▶ [KUTIPAN HALAMAN]
Saat ini 84% wilayah Palestina sudah dikuasai Yahudi, sisanya 16% terdiri dari Tepi Barat dan Gaza. Hanya dua daerah itu yang didiami Muslim, sisanya sudah di bawah kekuasaan Israel. Saat tiba di sana, yang pertama kali saya lihat adalah kondisi bangunan. Banyak sekali bangunan yang hancur, sehingga banyak warga yang tinggal di tenda-tenda.

Usai acara penyambutan, mereka mengajak kami berbincang di gedung Parlemen Palestina untuk mengadakan konferensi Pers bersama wartawan setempat dan wartawan Indonesia yang ikut rombongan. Tapi, kami tidak melihat gedung bertingkat layaknya sebuah gedung parlemen atau anggota dewan. Gedung mereka hancur di bom Israel, dan kami diterima di depan reruntuhan gedung yang hancur. Kami berbincang-bincang di dalam tenda dengan kursi-kursi plastik. Mirip sekali dengan rapat RT atau rapat RW di Indonesia.

▶ [LATIHAN TERTULIS 1]
Salin ulang tanpa perubahan baris-baris pada entri di bawah, dimulai dari baris yang memuat "Provide list of" hingga baris yang memuat "building: (333, 503)", termasuk kedua baris tersebut.

▶ [BAHAN YANG DISEDIAKAN]
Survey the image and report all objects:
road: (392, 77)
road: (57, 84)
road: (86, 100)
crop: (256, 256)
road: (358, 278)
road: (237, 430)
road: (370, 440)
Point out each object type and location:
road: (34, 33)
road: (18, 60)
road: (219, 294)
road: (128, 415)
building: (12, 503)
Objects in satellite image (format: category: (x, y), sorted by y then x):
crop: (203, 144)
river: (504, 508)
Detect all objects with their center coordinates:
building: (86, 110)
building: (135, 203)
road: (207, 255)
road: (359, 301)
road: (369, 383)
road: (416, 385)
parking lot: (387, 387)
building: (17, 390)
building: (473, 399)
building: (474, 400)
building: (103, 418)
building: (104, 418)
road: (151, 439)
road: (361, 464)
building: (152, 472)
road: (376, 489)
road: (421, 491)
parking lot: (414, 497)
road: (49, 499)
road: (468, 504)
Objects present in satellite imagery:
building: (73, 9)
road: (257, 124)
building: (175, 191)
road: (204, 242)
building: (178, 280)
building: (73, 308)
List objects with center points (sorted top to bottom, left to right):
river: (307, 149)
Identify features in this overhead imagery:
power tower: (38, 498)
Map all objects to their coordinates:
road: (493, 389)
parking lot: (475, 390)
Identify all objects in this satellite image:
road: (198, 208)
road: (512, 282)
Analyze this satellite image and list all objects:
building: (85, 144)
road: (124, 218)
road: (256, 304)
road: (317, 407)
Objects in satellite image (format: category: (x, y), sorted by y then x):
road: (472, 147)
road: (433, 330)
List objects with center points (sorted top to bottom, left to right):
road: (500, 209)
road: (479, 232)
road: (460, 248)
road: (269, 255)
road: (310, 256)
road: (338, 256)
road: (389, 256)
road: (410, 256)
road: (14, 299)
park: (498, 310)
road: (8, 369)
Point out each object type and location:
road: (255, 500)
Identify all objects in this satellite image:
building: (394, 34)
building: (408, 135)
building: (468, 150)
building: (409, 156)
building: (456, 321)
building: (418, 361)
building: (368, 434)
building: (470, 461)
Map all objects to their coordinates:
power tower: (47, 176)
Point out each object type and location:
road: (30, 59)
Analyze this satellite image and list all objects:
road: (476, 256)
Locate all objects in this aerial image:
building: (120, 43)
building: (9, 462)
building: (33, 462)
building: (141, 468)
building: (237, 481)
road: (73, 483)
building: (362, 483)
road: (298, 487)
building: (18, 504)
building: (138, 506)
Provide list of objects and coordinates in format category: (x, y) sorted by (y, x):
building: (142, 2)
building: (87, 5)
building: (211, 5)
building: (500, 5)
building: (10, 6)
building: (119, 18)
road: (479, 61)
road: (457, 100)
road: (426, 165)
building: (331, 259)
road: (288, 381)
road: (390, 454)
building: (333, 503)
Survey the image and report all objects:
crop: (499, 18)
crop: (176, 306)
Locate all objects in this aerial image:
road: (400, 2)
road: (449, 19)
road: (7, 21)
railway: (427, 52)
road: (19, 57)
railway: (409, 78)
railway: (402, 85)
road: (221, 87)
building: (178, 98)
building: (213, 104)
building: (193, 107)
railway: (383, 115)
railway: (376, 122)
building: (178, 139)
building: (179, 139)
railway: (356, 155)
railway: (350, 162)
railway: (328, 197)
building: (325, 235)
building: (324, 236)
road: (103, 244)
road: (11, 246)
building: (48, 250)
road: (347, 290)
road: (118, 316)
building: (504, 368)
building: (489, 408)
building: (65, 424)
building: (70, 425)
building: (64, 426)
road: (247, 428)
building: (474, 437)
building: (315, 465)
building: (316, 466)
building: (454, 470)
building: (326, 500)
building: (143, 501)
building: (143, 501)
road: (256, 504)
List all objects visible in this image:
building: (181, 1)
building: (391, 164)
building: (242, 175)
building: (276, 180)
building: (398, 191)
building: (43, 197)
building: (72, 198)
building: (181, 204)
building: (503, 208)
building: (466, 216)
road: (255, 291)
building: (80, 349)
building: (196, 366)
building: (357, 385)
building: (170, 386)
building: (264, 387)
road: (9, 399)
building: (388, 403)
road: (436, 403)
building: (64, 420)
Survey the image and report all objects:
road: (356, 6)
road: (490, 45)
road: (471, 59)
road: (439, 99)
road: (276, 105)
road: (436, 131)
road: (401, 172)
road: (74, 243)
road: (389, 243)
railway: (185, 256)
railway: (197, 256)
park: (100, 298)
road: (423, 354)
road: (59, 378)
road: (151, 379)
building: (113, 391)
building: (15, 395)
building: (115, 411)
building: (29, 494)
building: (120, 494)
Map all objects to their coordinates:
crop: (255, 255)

▶ [LATIHAN TERTULIS 2]
Jawablah pertanyaan berikut berdasarkan kutipan halaman di atas.
(a) Berapa persen wilayah Palestina yang disebut sudah dikuasai Yahudi?
(b) Apa penyebab hancurnya gedung Parlemen Palestina?
(c) Di mana rombongan berbincang setelah acara penyambutan?

▶ [HASIL TUGAS 1]
Provide list of objects and coordinates in format category: (x, y) sorted by (y, x):
building: (142, 2)
building: (87, 5)
building: (211, 5)
building: (500, 5)
building: (10, 6)
building: (119, 18)
road: (479, 61)
road: (457, 100)
road: (426, 165)
building: (331, 259)
road: (288, 381)
road: (390, 454)
building: (333, 503)

▶ [HASIL TUGAS 2]
(a) 84%.
(b) Bom Israel.
(c) Di dalam tenda dengan kursi-kursi plastik, di depan reruntuhan gedung.